Anyway, it lost control, hit a fire hydrant, went airborne, hit a telephone phone and split it, then, we believe, pinwheeled across the intersection, throwing it's occupant from the vehicle then finally coming to rest against a shed in a parking lot. The vehicle, with all the obstacles it hit traveled almost a quarter mile. The engine block traveled an additional 100 yards beyond.
fortunately, this all occurred at roughly 3 am in the morning in the midweek. No one else was hurt.
When we rolled up, we set up for a washdown, while our LT chatted with the police. As we worked, a buddy of mine noticed some guy watching all of us from the curb. He just sat that taking it all in.
My friend walks over to him and asked, "did you see it happen?"
And the guy responds, "see it happen? I was in it".
No seatbelt, high as a kite.
The police eventually took him in.
Yeah, he survived, as many I have seen due to the effects of being drunk or high.
No, I'm not at all advocating drinking/drugs and driving. Far from it.
My point is, this fool was lucky.
There have been many wrecks that I had to attend to and witness it's former occupants poured into a body bags.
Just because this one guy who drove in this one car, at such a high rate of speed survived, doesn't mean a damn thing.
That's all I'm saying.
haele
(12,660 posts)In our ride-along week, we took a highway call where a Porche had been weaving through fairly light traffic at "high speeds" according to witnesses and ended up under the back-bumper of an 18-wheeler that had stopped at a 4-way light. What we came up on looked like an explosion crammed up against the back of the truck.
The guy wasn't wearing a seatbelt. I found a foot about 100 yards away from the side of the road, and one of the fireman found the head about 200 yards in the other direction. Most of the body was in the highway alongside the truck.
This sort of thing was not uncommon along the back roads and county highways. They'd come across this sort of accident at least once a year. One of the reasons I didn't become a paramedic. I couldn't handle the nightmares afterwards. (Still have problems, but they're not that often.)
Haele
Are_grits_groceries
(17,111 posts)end up with serious injuries and/or totaled cars.
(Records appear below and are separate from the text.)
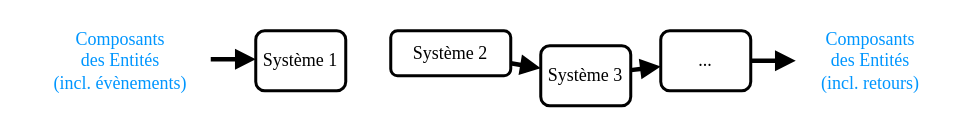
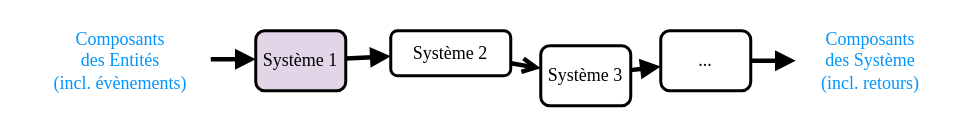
  <mxCell id="0" />
  <mxCell id="1" parent="0" />
- <mxCell id="2" value="Système 1" style="rounded=1;whiteSpace=wrap;html=1;fontFamily=Verdana;strokeWidth=2;" parent="1" vertex="1"><mxGeometry x="170" y="20" width="60" height="40" as="geometry" /></mxCell>
+ <mxCell id="2" value="Système 1" style="rounded=1;whiteSpace=wrap;html=1;fontFamily=Verdana;strokeWidth=2;fillColor=#e1d5e7;" parent="1" vertex="1"><mxGeometry x="170" y="20" width="60" height="40" as="geometry" /></mxCell>
  <mxCell id="3" value="Système 2" style="rounded=1;whiteSpace=wrap;html=1;fontFamily=Verdana;strokeWidth=2;" parent="1" vertex="1"><mxGeometry x="260" y="20" width="80" height="30" as="geometry" /></mxCell>
  <mxCell id="4" value="Système 3" style="rounded=1;whiteSpace=wrap;html=1;fontFamily=Verdana;strokeWidth=2;" parent="1" vertex="1"><mxGeometry x="360" y="30" width="60" height="40" as="geometry" /></mxCell>
  <mxCell id="5" value="..." style="rounded=1;whiteSpace=wrap;html=1;fontFamily=Verdana;strokeWidth=2;" parent="1" vertex="1"><mxGeometry x="440" y="20" width="60" height="40" as="geometry" /></mxCell>
  <mxCell id="6" value="" style="endArrow=block;html=1;fontFamily=Verdana;strokeWidth=3;endFill=1;" parent="1" edge="1"><mxGeometry width="50" height="50" relative="1" as="geometry"><mxPoint x="140" y="39" as="sourcePoint" /><mxPoint x="170" y="39" as="targetPoint" /></mxGeometry></mxCell>
- <mxCell id="8" value="" style="endArrow=block;html=1;fontFamily=Verdana;strokeWidth=3;endFill=1;" parent="1" source="3" target="4" edge="1"><mxGeometry width="50" height="50" relative="1" as="geometry"><mxPoint x="160" y="59" as="sourcePoint" /><mxPoint x="190" y="59" as="targetPoint" /></mxGeometry></mxCell>
+ <mxCell id="7" value="" style="endArrow=block;html=1;fontFamily=Verdana;strokeWidth=3;endFill=1;" parent="1" source="2" target="3" edge="1"><mxGeometry width="50" height="50" relative="1" as="geometry"><mxPoint x="200" y="42" as="sourcePoint" /><mxPoint x="180" y="49" as="targetPoint" /></mxGeometry></mxCell>
+ <mxCell id="8" value="" style="endArrow=open;html=1;fontFamily=Verdana;strokeWidth=3;endFill=1;" parent="1" source="3" target="4" edge="1"><mxGeometry width="50" height="50" relative="1" as="geometry"><mxPoint x="160" y="59" as="sourcePoint" /><mxPoint x="190" y="59" as="targetPoint" /></mxGeometry></mxCell>
  <mxCell id="9" value="" style="endArrow=block;html=1;fontFamily=Verdana;strokeWidth=3;endFill=1;" parent="1" source="4" target="5" edge="1"><mxGeometry width="50" height="50" relative="1" as="geometry"><mxPoint x="170" y="69" as="sourcePoint" /><mxPoint x="200" y="69" as="targetPoint" /></mxGeometry></mxCell>
  <mxCell id="10" value="" style="endArrow=block;html=1;fontFamily=Verdana;strokeWidth=3;endFill=1;" parent="1" edge="1"><mxGeometry width="50" height="50" relative="1" as="geometry"><mxPoint x="500" y="40" as="sourcePoint" /><mxPoint x="530" y="40" as="targetPoint" /></mxGeometry></mxCell>
  <mxCell id="11" value="Composants&lt;br&gt;des Entités&lt;br&gt;(incl. évènements)" style="text;html=1;strokeColor=none;fillColor=none;align=center;verticalAlign=middle;whiteSpace=wrap;rounded=0;fontFamily=Verdana;fontColor=#0096FF;" parent="1" vertex="1"><mxGeometry x="20" y="20" width="120" height="40" as="geometry" /></mxCell>
- <mxCell id="12" value="Composants&lt;br&gt;des Entités&lt;br&gt;(incl. retours)" style="text;html=1;strokeColor=none;fillColor=none;align=center;verticalAlign=middle;whiteSpace=wrap;rounded=0;fontFamily=Verdana;fontColor=#0096FF;" parent="1" vertex="1"><mxGeometry x="530" y="20" width="100" height="40" as="geometry" /></mxCell>
+ <mxCell id="12" value="Composants&lt;br&gt;des Système&lt;br&gt;(incl. retours)" style="text;html=1;strokeColor=none;fillColor=none;align=center;verticalAlign=middle;whiteSpace=wrap;rounded=0;fontFamily=Verdana;fontColor=#0096FF;" parent="1" vertex="1"><mxGeometry x="530" y="20" width="100" height="40" as="geometry" /></mxCell>
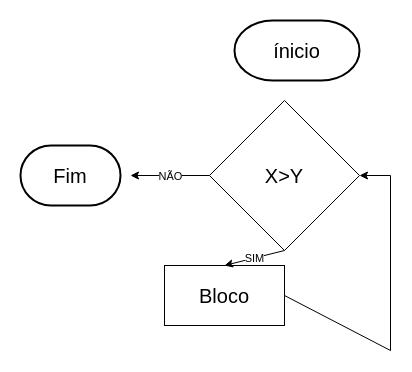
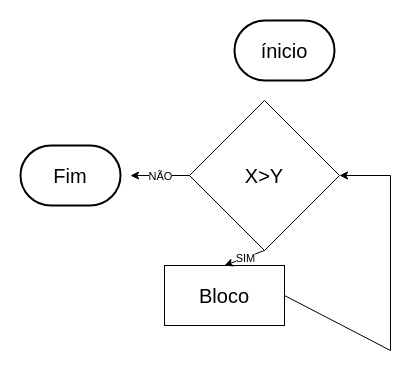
  <mxCell id="0" />
  <mxCell id="1" parent="0" />
- <mxCell id="2" value="&lt;font style=&quot;font-size: 20px;&quot;&gt;X&amp;gt;Y&lt;/font&gt;" style="rhombus;whiteSpace=wrap;html=1;" vertex="1" parent="1"><mxGeometry x="209" y="100" width="150" height="150" as="geometry" /></mxCell>
+ <mxCell id="2" value="&lt;font style=&quot;font-size: 20px;&quot;&gt;X&amp;gt;Y&lt;/font&gt;" style="rhombus;whiteSpace=wrap;html=1;" vertex="1" parent="1"><mxGeometry x="189" y="100" width="150" height="150" as="geometry" /></mxCell>
  <mxCell id="3" value="&lt;font style=&quot;font-size: 20px;&quot;&gt;Bloco&lt;/font&gt;" style="rounded=0;whiteSpace=wrap;html=1;" vertex="1" parent="1"><mxGeometry x="164" y="265" width="120" height="60" as="geometry" /></mxCell>
  <mxCell id="4" value="" style="endArrow=classic;html=1;rounded=0;entryX=1;entryY=0.5;entryDx=0;entryDy=0;exitX=1;exitY=0.5;exitDx=0;exitDy=0;" edge="1" parent="1" source="3" target="2"><mxGeometry width="50" height="50" relative="1" as="geometry"><mxPoint x="260" y="260" as="sourcePoint" /><mxPoint x="310" y="210" as="targetPoint" /><Array as="points"><mxPoint x="390" y="350" /><mxPoint x="390" y="175" /></Array></mxGeometry></mxCell>
- <mxCell id="5" value="&lt;font style=&quot;font-size: 20px;&quot;&gt;ínicio&lt;/font&gt;" style="strokeWidth=2;html=1;shape=mxgraph.flowchart.terminator;whiteSpace=wrap;" vertex="1" parent="1"><mxGeometry x="234" y="20" width="125" height="60" as="geometry" /></mxCell>
+ <mxCell id="5" value="&lt;font style=&quot;font-size: 20px;&quot;&gt;ínicio&lt;/font&gt;" style="strokeWidth=2;html=1;shape=mxgraph.flowchart.terminator;whiteSpace=wrap;" vertex="1" parent="1"><mxGeometry x="234" y="20" width="100" height="60" as="geometry" /></mxCell>
  <mxCell id="6" value="" style="endArrow=classic;html=1;rounded=0;exitX=0.5;exitY=1;exitDx=0;exitDy=0;entryX=0.5;entryY=0;entryDx=0;entryDy=0;" edge="1" parent="1" source="2" target="3"><mxGeometry relative="1" as="geometry"><mxPoint x="230" y="230" as="sourcePoint" /><mxPoint x="270" y="310" as="targetPoint" /></mxGeometry></mxCell>
  <mxCell id="7" value="SIM" style="edgeLabel;resizable=0;html=1;;align=center;verticalAlign=middle;" connectable="0" vertex="1" parent="6"><mxGeometry relative="1" as="geometry" /></mxCell>
  <mxCell id="8" value="" style="endArrow=classic;html=1;rounded=0;exitX=0;exitY=0.5;exitDx=0;exitDy=0;" edge="1" parent="1" source="2"><mxGeometry relative="1" as="geometry"><mxPoint x="230" y="230" as="sourcePoint" /><mxPoint x="130" y="175" as="targetPoint" /></mxGeometry></mxCell>
  <mxCell id="9" value="NÃO" style="edgeLabel;resizable=0;html=1;;align=center;verticalAlign=middle;" connectable="0" vertex="1" parent="8"><mxGeometry relative="1" as="geometry" /></mxCell>
  <mxCell id="10" value="&lt;span style=&quot;font-size: 20px;&quot;&gt;Fim&lt;/span&gt;" style="strokeWidth=2;html=1;shape=mxgraph.flowchart.terminator;whiteSpace=wrap;" vertex="1" parent="1"><mxGeometry x="20" y="145" width="100" height="60" as="geometry" /></mxCell>
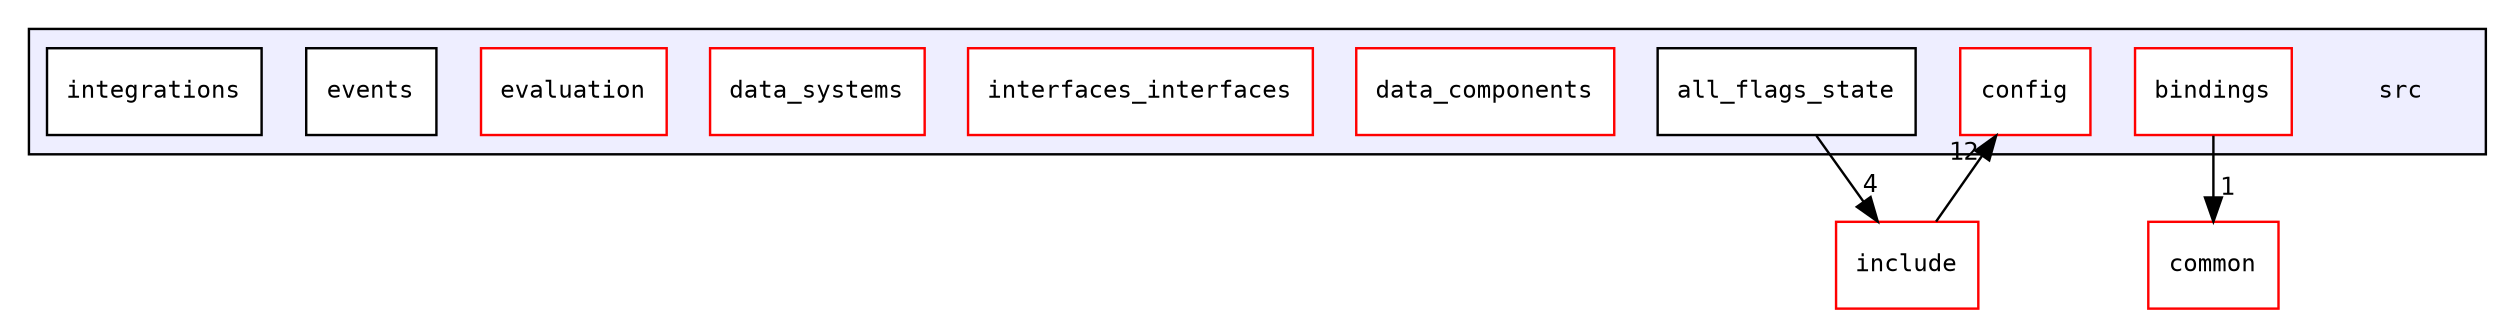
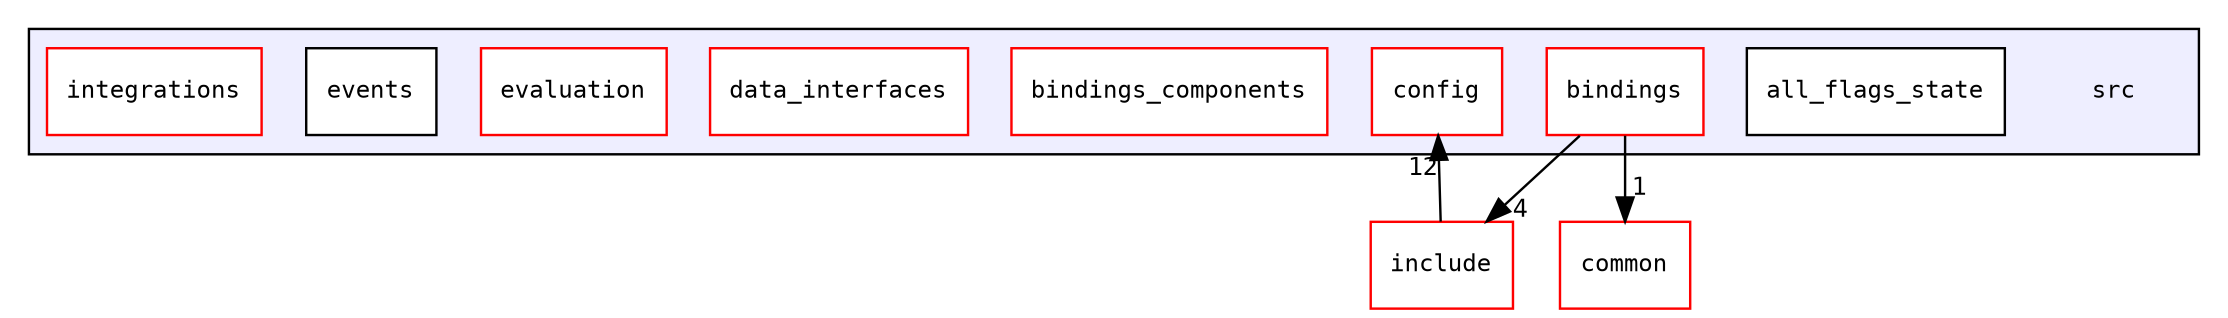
  digraph {
    compound=true
    fontname="DejaVu Sans Mono"
    node [fontname="DejaVu Sans Mono" fontsize=10 shape=box fillcolor=white style=filled color=red]
    edge [fontname="DejaVu Sans Mono" labeldistance=1.5 labelfontname=Helvetica labelfontsize=10]
    n1 [label=src shape=plaintext fillcolor="" style="" color=""]
    n2 [label=all_flags_state color=""]
    n3 [label=bindings]
    n4 [label=config]
-   n5 [label=data_components]
-   n6 [label=interfaces_interfaces]
-   n7 [label=data_systems]
+   n5 [label=bindings_components]
+   n6 [label=data_interfaces]
    n8 [label=evaluation]
    n9 [label=events color=""]
-   n10 [color=black label=integrations]
+   n10 [label=integrations]
    n11 [label=include]
    n12 [label=common]
    subgraph cluster_1 {
      bgcolor="#eeeeff"
      pencolor=black
      n1
      n2
      n3
      n4
      n5
      n6
-     n7
      n8
      n9
      n10
    }
-   n2 -> n11 [headlabel=4]
+   n3 -> n11 [headlabel=4]
    n3 -> n12 [headlabel=1]
    n11 -> n4 [headlabel=12]
  }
My cousin totaled her car. Her brother picked her up and then came back and picked up the deer for the meat.
Javaman
(62,530 posts)at times we would have to repond to wrecks on the LIE and the Northern State Parkway.
I hated those.
I still get nightmares from a few of those.
Blue_Tires
(55,445 posts)Octafish
(55,745 posts)Marketing.
The Straight Story
(48,121 posts)And ban all fully automatic cars, make folks use standards - makes it harder to text and such (does anyone really need a fully automatic car???). Oh, and ban spoilers and things that make cars look faster (and paint jobs with flames).
These people are car humpers - NO ONE needs a car that goes faster than what the government allows on it's roads. Tinkering with cars should be illegal (oh, they will say these cars are just for special things - but they will make it to the street, I don't have a car that does this, so no one else should need one either).
IdaBriggs
(10,559 posts)Keep in mind I am one of those people who think cars are tools to be used to get from place to place.
What is the point of a car being able to go over 90 miles per hour if it is intended to be used on the public roads for normal transportation? We don't have anyplace that I am aware that allows speeds of more than 90 miles per hour - what gives?
Comrade Grumpy
(13,184 posts)I'll tell you what: You drive what you want, and I'll drive what I want.
frylock
(34,825 posts)and issue them some sort of license in order to operate these vehicles on the roadways. this "license" would require a renewal at specific intervals. perhaps maintain some sort of database of car owners, make them purchase insurance, and regulate what type of vehicles are allowed on the streets? oh wait, we already do all that? nevermind.